**EXERCISE BRIEF**
Reproduce verbatim the section of the essay on retiring to Texas, starting at "About two weeks" and ending at "the late 1980’s.".

There was a time when Texas stood for more than can be expressed in words. It was a symbol of everything that was good about the American West and perhaps even of the United States itself. Texas was a state of mind, a place where men stood on their own two feet without whining to the government for help, where men a little larger than life came face to face with death and destiny. This was the land of the Alamo and San Jacinto, a place where a small army of Texans overwhelmingly defeated Santa Anna and a superior Mexican force. It was a land that produced men such as Sam Houston who, in his old age, began writing “I” instead of “S” in his first name, thereby signing himself, “I am Houston.” It was a land of Texas Rangers, men whose motto was “One riot, one Ranger.”
Across the years since my youth, I have watched with fascination as the mythic, symbolic Texas was used to promote everything from automobiles to cigarettes, and I have gradually come to the conclusion that Texas will be for the 1990’s what California has been for the previous three decades—the land where new trends begin and the birthplace of new cultural fads.
The election of 1988 certainly showed that the state where Eisenhower was born and that produced Lyndon Johnson has become popular politically. The Republicans nominated George Bush, an adopted Texan, while the Democrats sought to hold the South with Lloyd Bentson’s nomination for Vice-President.
Prior to December of 1987 and my retirement, my wife and I had decided to retire in Texas. We thought we would like Waco, a city that appealed to us as a place where we could decline, hopefully with some grace, toward the grave. I had been gone 25 years from my native state as I followed an academic career that took me from Texas to Arizona to Oklahoma to Tennessee and back to Oklahoma. (My friends say I have been a mendicant scholar.)
I will admit to intense patriotic feelings for the Lone Star State as we crossed the Red River headed for Waco. Texas history is drilled into youngsters in the 4th, 7th, and 11th grades, and with Sir Walter Scott I could say, “This is my own, my native land!”
The physical change wrought by 25 years were obvious everywhere, especially in Fort Worth and Dallas, both of which I had known well as a youngster. It was apparent that contractors had half succeeded in their goal of covering everything in the so-called Metroplex with concrete or asphalt highways. And if, as Samuel Johnson noted, “Patriotism is the last refuge of a scoundrel,” it is the first refuge of Texas car dealers; every one of them flying a Lone Star flag half as big as a football field.
On to Waco we went. I long had been aware that Waco has an image problem. One Dallas radio station reportedly ran a contest in which the first prize was a week in Waco, and the second prize was two weeks in Waco. There are those who make snide comments that Waco, as the home of Baylor University, is the “Baptist Vatican,” while others call it “The Baptist Heaven on the Brazos.”
Not anxious to rush into something so major as buying a house, my wife and I rented an apartment for three months and began sizing up the place where we intended to spend what the media people love to call our “golden years.” For us the weather seemed gloriously warm for the middle of winter, and we delighted in what locally are known as “Yankee-bashing commercials.” Texas is a market so large that commercials are made especially for the state by car manufacturers and beer makers, and several of these poke fun at the Yankees who have inundated the state in the last several years.
About two weeks after my arrival in the city, during which we kept congratulating ourselves on our choice, my mirror told me the time had come for a haircut. Thereby began my disillusionment with the Texas of the late 1980’s.

**RECORDED DATA**
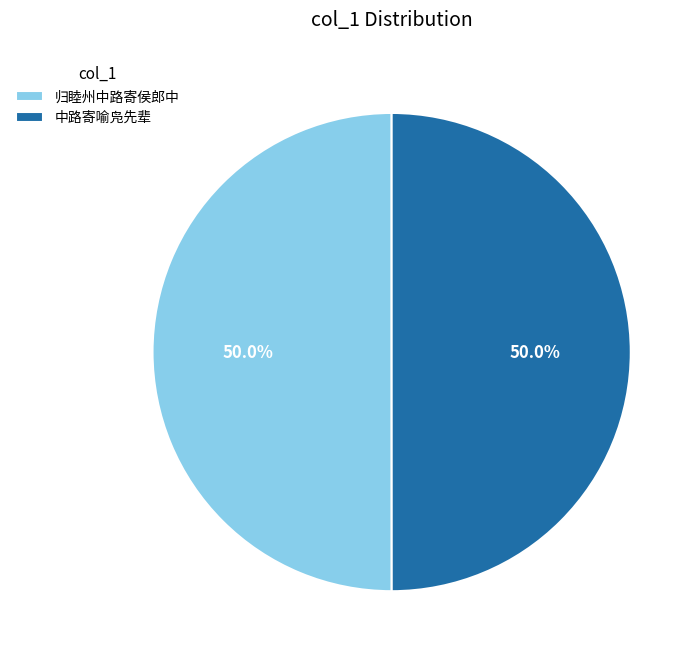

How much of the chart is everything except 中路寄喻凫先辈?

50.0%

**RESPONSE**
About two weeks after my arrival in the city, during which we kept congratulating ourselves on our choice, my mirror told me the time had come for a haircut. Thereby began my disillusionment with the Texas of the late 1980’s.